10 Tem 25 - Per 9:09:am
Koyu Açık

Blog Post

Fikir Yorum > Fikir yorum > Puvatya Savaşı

Puvatya Savaşı

Berberi bir köle iken savaşçı bir kumandana dönüşen Tarik b. Ziyad, tarihler miladi 711 yılını gösterdiğinde İspanya kıyılarına çıkar. Hz. Muhammed’in (sav) vefatından 79 yıl gibi kısa bir süre sonra, fetih ruhu ve cihat aşkıyla yanıp tutuşan Müslümanlar Avrupa kıtasına ayak basmıştı. Bir oryantalistin ifadesiyle, Müslümanların bu kadar kısa sürede ve bu kadar geniş coğrafyada egemen hale gelmesinin bilimsel, teknolojik ve felsefi olarak izah edilebilme imkânı yoktu. Fakat olmuştu.

Müslümanlar Avrupa’nın içlerine doğru İlerlemeye başlamıştı. Müslümanlar İspanya’ya kalıcı olarak yerleşmeye başladı. İspanya içinde egemen güçlerin birbirleriyle olan bölünmüşlükleri ve husumetleri, Müslümanların fetih hareketine büyük katkı sağlamaktaydı. Avrupa içlerine doğru fetih hareketleri devam etti. Miladi 730 yılında merkezi devlet Emeviler tarafından Endülüs’e vali olarak Abdurrahman Gefiki atandı. Atana vali, ordu içindeki problemleri çözdükten sonra, Fransızlara karşı cihat ilan eder.

Müslüman orduların ilerleyişi Fransa’nın içlerine doğru sürer. Fransa topraklarında birçok savaş yapan Müslümanlar, her savaştan zaferle çıkar. Her savaşın ardında yüklü ganimetlere sahip olan Müslümanların ordusu, merkezden de çok uzaklaşmıştır. Abdurrahman Gefiki, hem merkezden uzaklaşmanın dezavantajını hem de elde ettiği ganimetlerin fazlalığından dolayı, geri dönmeye karar verir. 

Müslümanların tarafında bunlar olurken, Avrupa tarafında da bazı gelişmeler yaşanmaktadır. Müslümanların Fransız topraklarında ilerleyişi ve zaferler elde edişinin etkisi, Hıristiyan dünyasının bir araya gelmesine sebep olmuş ve Hıristiyan dünyası ortak bir ordu hazırlanmıştır. Hıristiyan ordularının başına kumandan olarak Charles Martel geçmiştir. Amaç Müslümanların ilerleyişini durdurmaktır. Savaş için yola çıkan Charles Martel komutasındaki Hıristiyan ordu ile geri çekilmekte olan Müslüman ordu miladi 732 yılında Puvatya ovasında karşı karşıya gelir.

= = =

Görevler ve Alıştırmalar:
a: Puvatya Savaşı metninde adı geçen bütün kişileri sıralayın.
b: Kayıtların ilk satırından başlayıp "5: (707, 333)" içeren satırda durarak bu satırları yeniden yazın. "top-left" ifadesini "bottom-left" olarak değiştirin, başka hiçbir şeye dokunmayın.

= = =

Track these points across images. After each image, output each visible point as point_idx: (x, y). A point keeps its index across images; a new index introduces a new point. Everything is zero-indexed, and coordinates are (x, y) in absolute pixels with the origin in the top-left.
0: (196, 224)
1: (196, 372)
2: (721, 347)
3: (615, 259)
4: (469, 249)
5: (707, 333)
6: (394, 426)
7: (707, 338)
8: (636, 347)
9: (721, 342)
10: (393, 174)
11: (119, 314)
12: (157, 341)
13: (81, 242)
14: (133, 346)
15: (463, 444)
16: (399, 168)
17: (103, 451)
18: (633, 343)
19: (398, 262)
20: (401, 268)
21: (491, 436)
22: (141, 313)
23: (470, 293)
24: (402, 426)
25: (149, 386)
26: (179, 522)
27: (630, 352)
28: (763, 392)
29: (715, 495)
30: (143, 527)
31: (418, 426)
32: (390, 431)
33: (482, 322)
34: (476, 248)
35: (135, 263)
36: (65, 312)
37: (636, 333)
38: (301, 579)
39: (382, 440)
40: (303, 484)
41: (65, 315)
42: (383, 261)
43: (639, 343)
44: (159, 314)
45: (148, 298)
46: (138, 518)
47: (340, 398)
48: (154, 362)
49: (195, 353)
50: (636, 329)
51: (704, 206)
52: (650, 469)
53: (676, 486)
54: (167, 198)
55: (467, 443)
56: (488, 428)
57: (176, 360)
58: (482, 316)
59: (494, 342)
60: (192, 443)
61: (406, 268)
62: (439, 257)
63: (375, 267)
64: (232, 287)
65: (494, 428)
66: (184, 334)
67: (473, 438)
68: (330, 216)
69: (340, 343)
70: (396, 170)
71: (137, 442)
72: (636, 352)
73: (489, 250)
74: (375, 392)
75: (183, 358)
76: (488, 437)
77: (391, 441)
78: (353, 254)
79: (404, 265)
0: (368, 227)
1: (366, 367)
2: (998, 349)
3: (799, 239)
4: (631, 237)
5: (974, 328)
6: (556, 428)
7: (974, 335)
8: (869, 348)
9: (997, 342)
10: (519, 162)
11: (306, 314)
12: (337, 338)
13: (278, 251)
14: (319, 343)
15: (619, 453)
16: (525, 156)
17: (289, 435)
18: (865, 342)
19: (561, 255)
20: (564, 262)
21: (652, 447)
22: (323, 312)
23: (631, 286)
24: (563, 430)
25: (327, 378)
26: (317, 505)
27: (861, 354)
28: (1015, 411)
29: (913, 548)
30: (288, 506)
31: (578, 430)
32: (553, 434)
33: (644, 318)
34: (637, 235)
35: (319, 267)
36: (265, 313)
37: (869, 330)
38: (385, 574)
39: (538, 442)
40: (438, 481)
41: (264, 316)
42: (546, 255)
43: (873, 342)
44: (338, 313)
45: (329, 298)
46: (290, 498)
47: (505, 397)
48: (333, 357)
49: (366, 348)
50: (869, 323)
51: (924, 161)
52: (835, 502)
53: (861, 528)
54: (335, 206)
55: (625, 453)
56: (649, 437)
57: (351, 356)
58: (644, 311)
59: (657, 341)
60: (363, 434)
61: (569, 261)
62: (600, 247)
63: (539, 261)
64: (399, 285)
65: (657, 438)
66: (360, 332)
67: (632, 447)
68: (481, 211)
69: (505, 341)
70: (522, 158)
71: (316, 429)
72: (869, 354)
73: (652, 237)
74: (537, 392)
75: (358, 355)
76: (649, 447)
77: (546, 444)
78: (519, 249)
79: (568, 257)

= = =

Yazılı Yanıtlarınız:
a: Tarik b. Ziyad; Hz. Muhammed; Abdurrahman Gefiki; Charles Martel

b:
Track these points across images. After each image, output each visible point as point_idx: (x, y). A point keeps its index across images; a new index introduces a new point. Everything is zero-indexed, and coordinates are (x, y) in absolute pixels with the origin in the bottom-left.
0: (196, 224)
1: (196, 372)
2: (721, 347)
3: (615, 259)
4: (469, 249)
5: (707, 333)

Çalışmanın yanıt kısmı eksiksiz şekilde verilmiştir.